------ DATA TO PROCESS ------

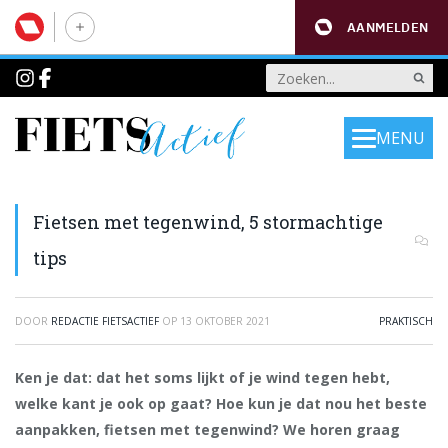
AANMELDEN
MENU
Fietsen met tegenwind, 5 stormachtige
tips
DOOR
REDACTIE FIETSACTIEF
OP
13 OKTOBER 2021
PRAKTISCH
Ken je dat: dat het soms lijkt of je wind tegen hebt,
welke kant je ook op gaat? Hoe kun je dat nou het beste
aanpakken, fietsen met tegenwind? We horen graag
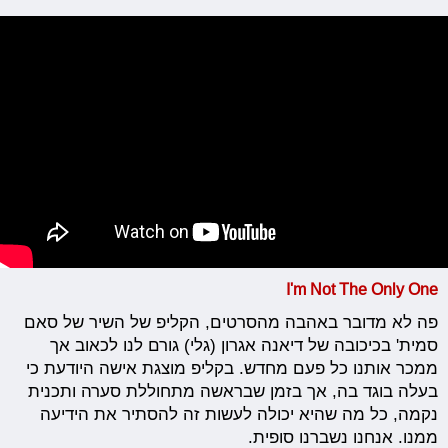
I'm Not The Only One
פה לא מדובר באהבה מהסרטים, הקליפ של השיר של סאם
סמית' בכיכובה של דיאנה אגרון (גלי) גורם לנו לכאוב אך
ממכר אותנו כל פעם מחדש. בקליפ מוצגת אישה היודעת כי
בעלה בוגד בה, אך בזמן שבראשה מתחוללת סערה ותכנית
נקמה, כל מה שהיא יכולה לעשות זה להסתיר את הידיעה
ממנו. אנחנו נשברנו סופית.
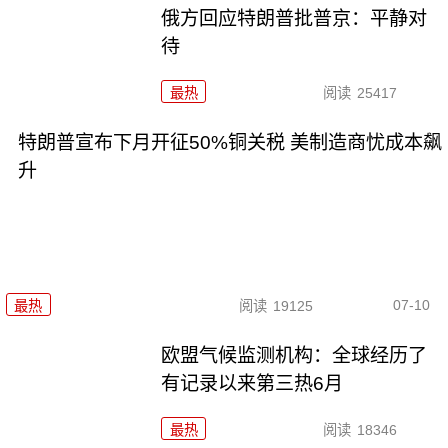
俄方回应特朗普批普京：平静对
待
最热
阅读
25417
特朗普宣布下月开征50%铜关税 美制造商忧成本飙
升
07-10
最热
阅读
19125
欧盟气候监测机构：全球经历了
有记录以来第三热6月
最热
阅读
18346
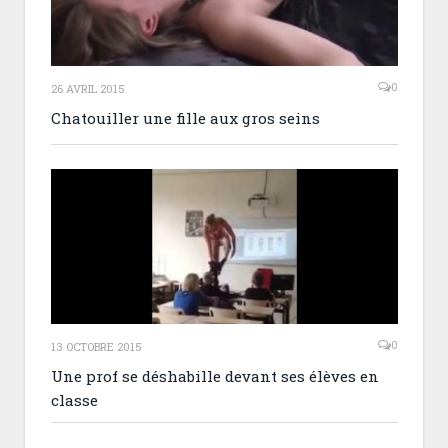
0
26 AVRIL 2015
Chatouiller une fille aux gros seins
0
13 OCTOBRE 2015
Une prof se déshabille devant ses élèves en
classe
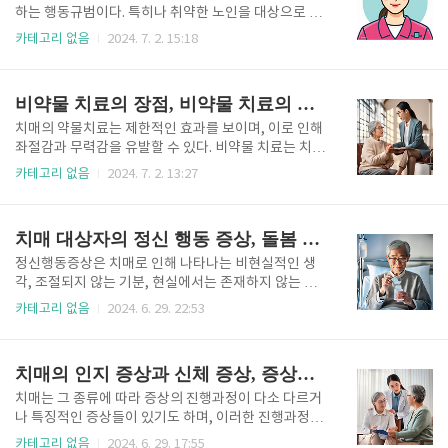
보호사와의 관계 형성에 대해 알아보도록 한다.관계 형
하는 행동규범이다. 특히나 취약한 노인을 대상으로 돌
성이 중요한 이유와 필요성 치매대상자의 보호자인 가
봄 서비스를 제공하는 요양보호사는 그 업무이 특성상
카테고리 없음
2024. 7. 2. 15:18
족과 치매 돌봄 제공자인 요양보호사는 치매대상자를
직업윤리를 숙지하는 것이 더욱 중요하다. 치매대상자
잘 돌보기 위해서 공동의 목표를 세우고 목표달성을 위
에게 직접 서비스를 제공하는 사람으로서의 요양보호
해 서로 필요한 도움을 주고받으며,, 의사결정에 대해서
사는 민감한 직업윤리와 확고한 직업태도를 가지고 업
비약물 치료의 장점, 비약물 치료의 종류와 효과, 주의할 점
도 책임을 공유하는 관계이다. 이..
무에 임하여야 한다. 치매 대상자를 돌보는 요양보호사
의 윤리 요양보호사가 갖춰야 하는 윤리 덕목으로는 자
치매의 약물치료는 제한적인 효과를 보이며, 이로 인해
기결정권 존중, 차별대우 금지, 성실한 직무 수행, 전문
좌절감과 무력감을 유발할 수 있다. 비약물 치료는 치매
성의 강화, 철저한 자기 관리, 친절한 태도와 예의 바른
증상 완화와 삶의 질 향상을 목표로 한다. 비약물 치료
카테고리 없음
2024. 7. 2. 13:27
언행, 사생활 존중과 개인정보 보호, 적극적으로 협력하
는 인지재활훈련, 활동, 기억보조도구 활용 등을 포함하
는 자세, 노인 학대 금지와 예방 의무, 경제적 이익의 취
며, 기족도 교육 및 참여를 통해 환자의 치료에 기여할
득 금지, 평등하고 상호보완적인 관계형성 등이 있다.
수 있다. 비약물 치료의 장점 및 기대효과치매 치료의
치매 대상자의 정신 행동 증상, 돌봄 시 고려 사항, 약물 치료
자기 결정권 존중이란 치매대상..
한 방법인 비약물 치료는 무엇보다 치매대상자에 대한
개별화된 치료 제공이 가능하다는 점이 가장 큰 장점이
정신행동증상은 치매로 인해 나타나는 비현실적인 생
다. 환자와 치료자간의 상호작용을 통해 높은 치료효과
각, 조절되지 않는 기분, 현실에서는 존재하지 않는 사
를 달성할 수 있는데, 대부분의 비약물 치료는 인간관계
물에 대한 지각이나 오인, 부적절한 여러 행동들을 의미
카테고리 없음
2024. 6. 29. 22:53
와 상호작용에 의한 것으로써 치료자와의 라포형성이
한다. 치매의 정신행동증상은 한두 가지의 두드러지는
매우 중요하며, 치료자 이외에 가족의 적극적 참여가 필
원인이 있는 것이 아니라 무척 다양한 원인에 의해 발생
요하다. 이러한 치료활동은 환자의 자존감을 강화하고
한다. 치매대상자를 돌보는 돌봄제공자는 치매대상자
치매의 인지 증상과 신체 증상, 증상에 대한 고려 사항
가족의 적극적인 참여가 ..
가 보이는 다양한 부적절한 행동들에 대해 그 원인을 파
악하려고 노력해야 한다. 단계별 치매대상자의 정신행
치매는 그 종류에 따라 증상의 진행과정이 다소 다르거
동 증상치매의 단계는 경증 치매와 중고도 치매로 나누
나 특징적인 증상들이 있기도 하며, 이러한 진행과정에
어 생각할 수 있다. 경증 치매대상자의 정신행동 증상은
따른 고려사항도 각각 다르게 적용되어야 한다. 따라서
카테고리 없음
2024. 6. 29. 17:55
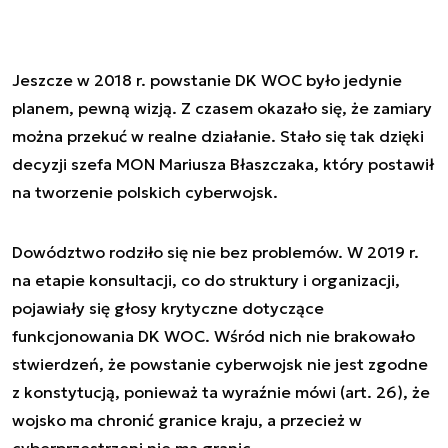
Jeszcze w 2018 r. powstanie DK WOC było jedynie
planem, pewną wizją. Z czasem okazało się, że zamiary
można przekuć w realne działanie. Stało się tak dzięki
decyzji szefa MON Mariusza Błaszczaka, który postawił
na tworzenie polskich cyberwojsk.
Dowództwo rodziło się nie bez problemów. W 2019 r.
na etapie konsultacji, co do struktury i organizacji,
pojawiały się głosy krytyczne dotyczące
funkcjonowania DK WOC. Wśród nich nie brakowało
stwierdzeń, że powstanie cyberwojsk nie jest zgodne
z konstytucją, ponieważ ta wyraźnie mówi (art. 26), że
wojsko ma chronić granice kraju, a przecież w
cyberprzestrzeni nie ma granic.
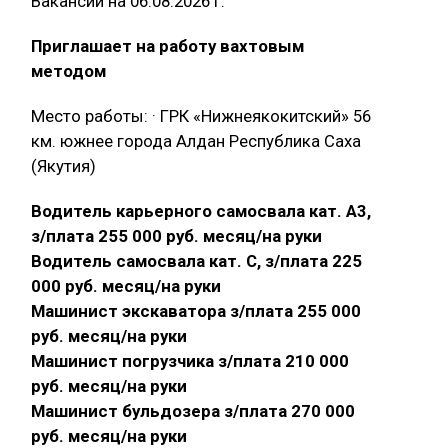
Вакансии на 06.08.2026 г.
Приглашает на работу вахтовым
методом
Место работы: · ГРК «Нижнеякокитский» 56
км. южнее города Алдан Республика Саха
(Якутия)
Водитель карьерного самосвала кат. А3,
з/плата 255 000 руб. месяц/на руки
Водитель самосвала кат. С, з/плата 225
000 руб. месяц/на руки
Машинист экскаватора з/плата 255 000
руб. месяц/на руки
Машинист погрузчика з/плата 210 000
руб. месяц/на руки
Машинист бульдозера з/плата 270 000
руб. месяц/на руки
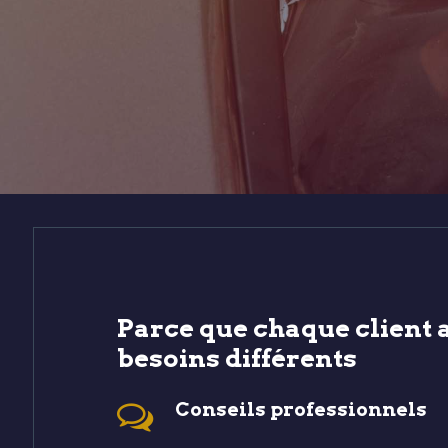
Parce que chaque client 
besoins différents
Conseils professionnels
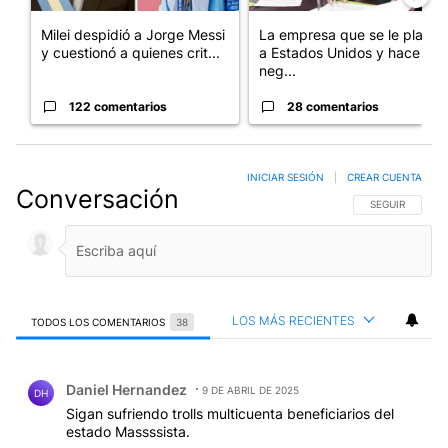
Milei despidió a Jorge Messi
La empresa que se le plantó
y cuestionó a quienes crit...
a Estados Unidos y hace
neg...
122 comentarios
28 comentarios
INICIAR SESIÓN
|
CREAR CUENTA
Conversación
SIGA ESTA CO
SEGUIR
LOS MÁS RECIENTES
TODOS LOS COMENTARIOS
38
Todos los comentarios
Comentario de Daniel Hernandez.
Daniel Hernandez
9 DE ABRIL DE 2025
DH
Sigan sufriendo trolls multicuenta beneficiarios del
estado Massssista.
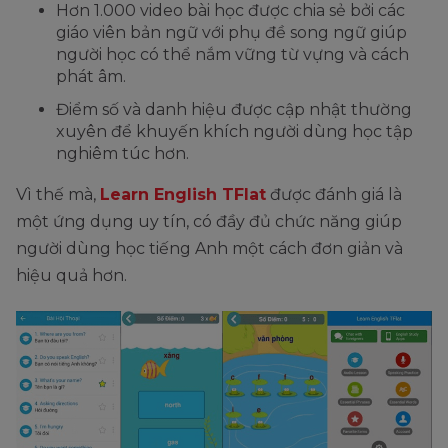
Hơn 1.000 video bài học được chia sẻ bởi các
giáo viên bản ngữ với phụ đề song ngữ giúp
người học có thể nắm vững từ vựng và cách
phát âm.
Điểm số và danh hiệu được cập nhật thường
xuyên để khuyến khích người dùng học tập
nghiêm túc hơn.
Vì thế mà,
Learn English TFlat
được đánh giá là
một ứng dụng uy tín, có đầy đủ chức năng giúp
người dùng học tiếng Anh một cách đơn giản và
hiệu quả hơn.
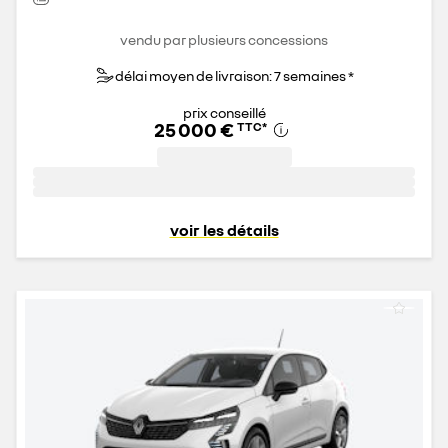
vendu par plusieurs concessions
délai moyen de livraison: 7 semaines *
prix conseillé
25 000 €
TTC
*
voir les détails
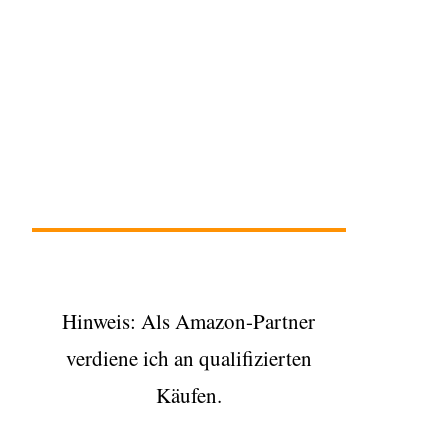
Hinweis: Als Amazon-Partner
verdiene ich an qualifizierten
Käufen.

------

→ **TASK INSTRUCTIONS**
For each line in the entries that contains the string "tegenwind", make a copy.

→ **OUTPUT FOR THIS EXERCISE**
Fietsen met tegenwind, 5 stormachtige
aanpakken, fietsen met tegenwind? We horen graag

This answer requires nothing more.